Srila Prabhupada: Nothing in the material world exists eternally. A tree may exist for ten thousand years, but eventually it will perish. In the material world, nothing stays forever. What he is seeking is actual spiritual life. In Bhagavad-gita, Krsna speaks of another nature, a nature that is permanent, sanatana.

paras tasmat tu bhavo'nyo 
'vyakto'vyaktat sanatanah 
yah sa sarvesu bhutesu 
nasyatsu na vinasyati

"Yet there is another nature, which is eternal and is transcendental to this manifested and unmanifested matter. It is supreme and is never annihilated. When all in this world is annihilated, that part remains as it is." (Bg. 8.20) After the annihilation of this material universe, that sanatana nature will abide.
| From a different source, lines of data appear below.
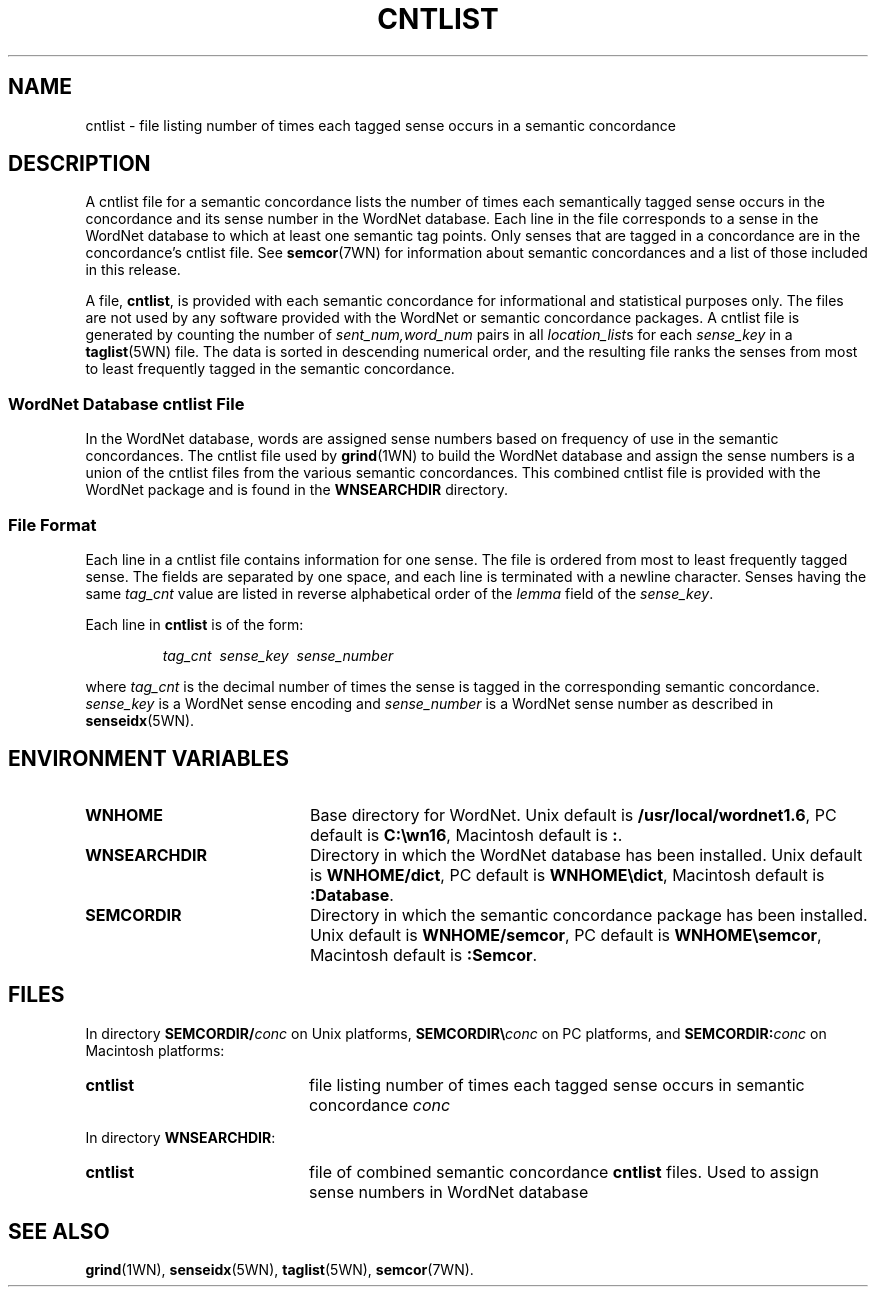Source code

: .\" $Id$
.tr ~
.TH CNTLIST 5WN "30 Sept 1997" "WordNet 1.6" "WordNet\(tm File Formats"
.SH NAME
cntlist \- file listing number of times each tagged sense occurs in a
semantic concordance
.SH DESCRIPTION
A cntlist file for a semantic concordance lists the number of times
each semantically tagged sense occurs in the concordance and its
sense number in the WordNet database.  Each line in the file
corresponds to a sense in the WordNet database to which at least one
semantic tag points.  Only senses that are tagged in a concordance are
in the concordance's cntlist file.  See 
.BR semcor (7WN)
for information about semantic concordances and a list of those
included in this release.

A file, \fBcntlist\fP, is provided with each semantic concordance for
informational and statistical purposes only.  The files are not used
by any software provided with the WordNet or semantic concordance
packages.  A cntlist file is generated by counting the number of
\fIsent_num,word_num\fP pairs in all \fIlocation_list\fPs for each
\fIsense_key\fP in a 
.BR taglist (5WN)
file.  The data is sorted in descending
numerical order, and the resulting file ranks the senses from most to
least frequently tagged in the semantic concordance.
.SS WordNet Database \fIcntlist\fP File
In the WordNet database, words are assigned sense numbers based on
frequency of use in the semantic concordances.  The cntlist file used
by
.BR grind (1WN) 
to build the WordNet database and assign the sense numbers is a union
of the cntlist files from the various semantic concordances.  This
combined cntlist file is provided with the WordNet package and is
found in the \fBWNSEARCHDIR\fP directory.
.SS File Format
Each line in a cntlist file contains information for one sense.  The
file is ordered from most to least frequently tagged sense.  The
fields are separated by one space, and each line is terminated with a
newline character.  Senses having the same \fItag_cnt\fP value are
listed in reverse alphabetical order of the \fIlemma\fP field of the
\fIsense_key\fP.

Each line in \fBcntlist\fP is of the form:

.RS
\fItag_cnt~~sense_key~~sense_number\fP
.RE

where \fItag_cnt\fP is the decimal number of times the sense is tagged
in the corresponding semantic concordance.  \fIsense_key\fP is a
WordNet sense encoding and \fIsense_number\fP is a WordNet sense
number as described in
.BR senseidx (5WN).
.SH ENVIRONMENT VARIABLES
.TP 20
.B WNHOME
Base directory for WordNet.  Unix default is
\fB/usr/local/wordnet1.6\fP, PC default is \fBC:\ewn16\fP, Macintosh
default is \fB:\fP.
.TP 20
.B WNSEARCHDIR
Directory in which the WordNet database has been installed.  Unix
default is \fBWNHOME/dict\fP, PC default is \fBWNHOME\edict\fP,
Macintosh default is \fB:Database\fP.
.TP 20
.B SEMCORDIR
Directory in which the semantic concordance package has been
installed.  Unix default is \fBWNHOME/semcor\fP, PC default is
\fBWNHOME\esemcor\fP, Macintosh default is \fB:Semcor\fP.
.SH FILES
In directory \fBSEMCORDIR/\fIconc\fR on Unix platforms,
\fBSEMCORDIR\e\fIconc\fR on PC platforms, and \fBSEMCORDIR:\fIconc\fR
on Macintosh platforms:
.TP 20
.B cntlist
file listing number of times each tagged sense occurs in semantic
concordance \fIconc\fP
.LP
In directory \fBWNSEARCHDIR\fP:
.TP 20
.B cntlist
file of combined semantic concordance \fBcntlist\fP files.  Used to
assign sense numbers in WordNet database
.SH SEE ALSO
.BR grind (1WN),
.BR senseidx (5WN),
.BR taglist (5WN),
.BR semcor (7WN).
Syamasundara dasa: This desire to be being-in-itself is the desire to be God, which Sartre maintains is man's fundamental desire.

Srila Prabhupada: This is more or less Mayavadi philosophy. The Mayavadis believe that when they attain complete knowledge, they become God. Because man is part and parcel of God, he wants to be united with God. It is like a man who has been away from home for a long time. Naturally he wants to go home again.

Syamasundara dasa: Sartre believes that this desire to be God is bound to fail.

Srila Prabhupada: Certainly, because man is not God. If he is God, how has he become something else? His very desire to be God means that he is not God at the present moment. A man cannot become God, but he can become godly. Existing in darkness, we desire light. We may come into the sunshine, but this does not mean that we become the sun. When we come to the platform of perfect knowledge, we become godly, but we do not become God. If we are God, there is no question of being something other than God. There is no question of being ignorant. Another name for Krsna is Acyuta, which means, "He who never falls down." This means that He never becomes not-God. He is God always. You cannot become God through some mystic practice. This passion to become God is useless because it is doomed to frustration.

Syamasundara dasa: Therefore Sartre calls man a "useless passion."

Srila Prabhupada: A man is not useless if he attempts to be Krsna conscious. The attempt to be Krsna conscious and the attempt to be Krsna are totally different. One is godly, the other asuric.

Syamasundara dasa: Sartre then reasons that because it is impossible to become God, everything else is useless.

Srila Prabhupada: That is foolishness. You are not God, but God's servant. You have chosen to attempt to become God, but you have found this to be impossible. Therefore you should give up this notion and decide to become a good servant of God, instead of a servant of maya. That is the proper decision.